Patients (n=346) never-treated for essential hypertension with no other cardiovascular risk factors, such as diabetes, dyslipidemia, and nephropathy were enrolled. The EMBPS was defined as the early morning systolic BP minus the lowest night systolic BP. We compared the 24-hour ABPM parameters in two groups divided by age (<60 and >/=60 years) and examined the association between the 24-hour ABPM parameters and cardiovascular risk factor.

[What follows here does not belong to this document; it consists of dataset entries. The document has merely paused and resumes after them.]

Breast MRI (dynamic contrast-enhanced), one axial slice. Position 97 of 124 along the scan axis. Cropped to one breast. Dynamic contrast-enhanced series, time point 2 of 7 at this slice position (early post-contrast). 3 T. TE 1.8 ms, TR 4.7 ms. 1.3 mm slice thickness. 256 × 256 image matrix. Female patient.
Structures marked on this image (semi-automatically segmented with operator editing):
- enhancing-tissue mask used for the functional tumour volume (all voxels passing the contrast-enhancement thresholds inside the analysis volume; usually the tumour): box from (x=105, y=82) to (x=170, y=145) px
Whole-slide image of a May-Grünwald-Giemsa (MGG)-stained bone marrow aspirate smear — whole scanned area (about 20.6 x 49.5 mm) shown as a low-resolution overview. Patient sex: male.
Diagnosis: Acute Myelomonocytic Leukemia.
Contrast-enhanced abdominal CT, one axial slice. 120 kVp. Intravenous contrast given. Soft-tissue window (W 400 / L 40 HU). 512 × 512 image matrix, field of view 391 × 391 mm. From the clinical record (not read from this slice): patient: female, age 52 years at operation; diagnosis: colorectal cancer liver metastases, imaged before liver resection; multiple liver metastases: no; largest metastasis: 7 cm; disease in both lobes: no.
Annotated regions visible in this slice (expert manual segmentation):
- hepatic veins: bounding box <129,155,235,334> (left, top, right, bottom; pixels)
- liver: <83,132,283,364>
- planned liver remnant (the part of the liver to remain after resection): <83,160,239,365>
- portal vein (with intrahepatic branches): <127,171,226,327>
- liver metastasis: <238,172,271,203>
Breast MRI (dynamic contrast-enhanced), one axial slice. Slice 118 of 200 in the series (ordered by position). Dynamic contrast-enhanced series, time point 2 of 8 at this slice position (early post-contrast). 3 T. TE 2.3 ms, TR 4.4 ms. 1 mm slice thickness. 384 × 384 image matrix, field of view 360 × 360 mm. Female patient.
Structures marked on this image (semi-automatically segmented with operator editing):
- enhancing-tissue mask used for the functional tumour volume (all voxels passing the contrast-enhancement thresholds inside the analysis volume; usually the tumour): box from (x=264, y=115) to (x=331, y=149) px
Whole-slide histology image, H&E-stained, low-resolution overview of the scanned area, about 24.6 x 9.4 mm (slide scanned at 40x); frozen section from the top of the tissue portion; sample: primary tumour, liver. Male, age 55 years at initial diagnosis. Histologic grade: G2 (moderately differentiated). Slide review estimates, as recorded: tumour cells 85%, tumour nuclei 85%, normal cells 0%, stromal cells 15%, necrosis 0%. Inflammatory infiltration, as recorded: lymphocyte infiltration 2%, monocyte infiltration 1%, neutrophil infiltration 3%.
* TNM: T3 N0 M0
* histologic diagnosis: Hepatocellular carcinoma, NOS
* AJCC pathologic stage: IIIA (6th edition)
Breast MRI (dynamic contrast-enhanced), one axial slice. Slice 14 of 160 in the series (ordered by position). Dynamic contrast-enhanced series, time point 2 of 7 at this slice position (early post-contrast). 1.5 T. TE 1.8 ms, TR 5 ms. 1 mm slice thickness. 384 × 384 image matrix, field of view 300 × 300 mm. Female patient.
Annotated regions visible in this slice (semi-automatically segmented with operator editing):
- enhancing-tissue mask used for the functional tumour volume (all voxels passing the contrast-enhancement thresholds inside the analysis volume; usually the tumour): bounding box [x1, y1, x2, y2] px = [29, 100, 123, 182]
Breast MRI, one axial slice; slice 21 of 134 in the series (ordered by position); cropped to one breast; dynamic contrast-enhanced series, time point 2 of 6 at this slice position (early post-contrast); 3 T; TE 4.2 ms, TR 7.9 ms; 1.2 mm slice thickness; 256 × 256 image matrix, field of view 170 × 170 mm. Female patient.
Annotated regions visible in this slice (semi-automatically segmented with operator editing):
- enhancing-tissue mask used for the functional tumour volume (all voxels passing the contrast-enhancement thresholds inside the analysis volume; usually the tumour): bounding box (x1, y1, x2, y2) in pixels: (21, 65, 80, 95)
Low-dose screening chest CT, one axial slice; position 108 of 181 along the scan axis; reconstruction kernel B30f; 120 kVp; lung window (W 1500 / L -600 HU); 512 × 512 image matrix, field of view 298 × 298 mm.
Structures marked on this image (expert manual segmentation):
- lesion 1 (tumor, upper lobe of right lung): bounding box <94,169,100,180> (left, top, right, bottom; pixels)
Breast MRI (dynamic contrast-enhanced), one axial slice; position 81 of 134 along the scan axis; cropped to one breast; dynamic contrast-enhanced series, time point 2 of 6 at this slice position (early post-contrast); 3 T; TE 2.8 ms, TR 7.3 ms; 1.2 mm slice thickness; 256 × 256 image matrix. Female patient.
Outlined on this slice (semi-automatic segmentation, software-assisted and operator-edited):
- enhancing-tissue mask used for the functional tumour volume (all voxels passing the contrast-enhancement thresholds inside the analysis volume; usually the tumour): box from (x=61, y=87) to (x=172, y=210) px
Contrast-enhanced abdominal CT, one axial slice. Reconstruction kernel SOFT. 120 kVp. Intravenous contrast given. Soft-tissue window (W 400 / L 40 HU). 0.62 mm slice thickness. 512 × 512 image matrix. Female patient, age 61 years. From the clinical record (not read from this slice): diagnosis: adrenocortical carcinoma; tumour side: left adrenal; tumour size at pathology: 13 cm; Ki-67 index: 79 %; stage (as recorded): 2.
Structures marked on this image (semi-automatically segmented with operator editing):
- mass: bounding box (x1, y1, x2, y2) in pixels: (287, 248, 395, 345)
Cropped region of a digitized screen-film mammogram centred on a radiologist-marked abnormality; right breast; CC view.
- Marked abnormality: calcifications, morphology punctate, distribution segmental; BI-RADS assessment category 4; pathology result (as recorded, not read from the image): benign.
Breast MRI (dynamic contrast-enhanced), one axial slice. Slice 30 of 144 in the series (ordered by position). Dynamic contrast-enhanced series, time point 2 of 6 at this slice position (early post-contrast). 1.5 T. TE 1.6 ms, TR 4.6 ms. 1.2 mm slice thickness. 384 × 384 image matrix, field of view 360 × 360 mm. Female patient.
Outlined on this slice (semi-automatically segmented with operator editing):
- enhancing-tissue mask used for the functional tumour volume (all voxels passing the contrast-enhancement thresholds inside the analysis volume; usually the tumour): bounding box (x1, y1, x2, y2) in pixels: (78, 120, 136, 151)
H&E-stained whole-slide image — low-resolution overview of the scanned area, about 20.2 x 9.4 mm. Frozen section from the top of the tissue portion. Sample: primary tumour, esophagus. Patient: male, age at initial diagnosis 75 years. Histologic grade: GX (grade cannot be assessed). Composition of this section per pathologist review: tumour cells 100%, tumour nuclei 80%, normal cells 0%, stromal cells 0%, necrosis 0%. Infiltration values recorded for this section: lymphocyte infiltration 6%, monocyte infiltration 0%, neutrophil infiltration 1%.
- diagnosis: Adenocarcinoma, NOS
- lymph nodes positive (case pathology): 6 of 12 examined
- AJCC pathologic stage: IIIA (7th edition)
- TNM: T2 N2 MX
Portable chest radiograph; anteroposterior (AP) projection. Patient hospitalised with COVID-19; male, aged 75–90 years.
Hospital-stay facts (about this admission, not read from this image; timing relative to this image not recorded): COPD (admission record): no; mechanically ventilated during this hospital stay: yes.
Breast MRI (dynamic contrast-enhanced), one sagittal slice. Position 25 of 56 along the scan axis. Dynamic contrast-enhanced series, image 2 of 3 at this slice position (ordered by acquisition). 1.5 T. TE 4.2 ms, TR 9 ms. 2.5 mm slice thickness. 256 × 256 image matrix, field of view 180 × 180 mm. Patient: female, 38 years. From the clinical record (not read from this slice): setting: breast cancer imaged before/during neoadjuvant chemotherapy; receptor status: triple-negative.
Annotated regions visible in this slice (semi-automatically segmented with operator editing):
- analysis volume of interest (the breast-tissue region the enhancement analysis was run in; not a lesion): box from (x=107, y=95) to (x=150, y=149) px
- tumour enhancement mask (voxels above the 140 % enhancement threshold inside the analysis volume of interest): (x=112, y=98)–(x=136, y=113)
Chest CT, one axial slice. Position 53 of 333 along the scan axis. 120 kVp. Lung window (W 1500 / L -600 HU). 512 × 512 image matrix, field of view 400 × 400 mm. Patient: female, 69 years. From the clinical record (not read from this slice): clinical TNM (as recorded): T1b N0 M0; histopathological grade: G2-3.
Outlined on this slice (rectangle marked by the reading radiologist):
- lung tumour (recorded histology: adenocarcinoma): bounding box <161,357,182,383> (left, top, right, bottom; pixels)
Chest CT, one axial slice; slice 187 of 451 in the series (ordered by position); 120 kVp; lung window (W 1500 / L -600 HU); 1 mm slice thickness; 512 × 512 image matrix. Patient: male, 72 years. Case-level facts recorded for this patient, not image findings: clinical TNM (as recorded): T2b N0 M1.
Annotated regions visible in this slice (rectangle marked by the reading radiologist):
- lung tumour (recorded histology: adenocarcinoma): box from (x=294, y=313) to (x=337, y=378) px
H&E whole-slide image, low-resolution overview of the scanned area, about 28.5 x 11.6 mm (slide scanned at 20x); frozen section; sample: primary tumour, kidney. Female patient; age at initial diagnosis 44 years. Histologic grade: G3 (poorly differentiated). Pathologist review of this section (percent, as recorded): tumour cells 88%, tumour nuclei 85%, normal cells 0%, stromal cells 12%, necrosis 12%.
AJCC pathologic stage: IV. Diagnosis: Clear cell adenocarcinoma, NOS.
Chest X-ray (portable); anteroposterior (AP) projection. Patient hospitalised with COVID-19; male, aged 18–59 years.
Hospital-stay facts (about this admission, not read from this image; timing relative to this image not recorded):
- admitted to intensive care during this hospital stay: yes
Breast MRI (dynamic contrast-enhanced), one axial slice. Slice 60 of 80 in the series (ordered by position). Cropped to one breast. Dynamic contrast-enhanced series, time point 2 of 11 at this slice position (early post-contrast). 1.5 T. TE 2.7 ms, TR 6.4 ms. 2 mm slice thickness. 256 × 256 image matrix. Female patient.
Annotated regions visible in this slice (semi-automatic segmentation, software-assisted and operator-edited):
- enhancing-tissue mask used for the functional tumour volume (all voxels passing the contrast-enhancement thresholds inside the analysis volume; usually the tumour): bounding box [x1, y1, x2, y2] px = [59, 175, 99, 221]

The EMBPS (18+/-14 vs. 24+/-14 mmHg, p=0.002), 24-hour mean blood pressure {MBP; 102+/-9 vs. 105+/-11 mmHg, p=0.044}, and 24-hour mean pulse pressure (PP; 52+/-10 vs. 58+/-11 mmHg, p<0.001) were significantly increased in the elderly subjects compared to the younger subjects. The degree of decrease was less in the elderly subjects (10+/-8 vs. 7+/-10%, p=0.002). Based on multivariate analysis, age was an independent risk factor for the highest quartile of EMBPS (>28 mmHg) after adjusting for gender differences, body mass index, and various 24-hour ABPM parameters (odds ratio, 1.051; 95% confidence interval, 1.028-1.075; p<0.001).
Age is an independent risk factor for EMBPS in patients with never-treated hypertension. BP control in the early morning period is more important in elderly patients so as to prevent cardiovascular events.
Korean Circulation Journal 08/2009; 39(8):322-7.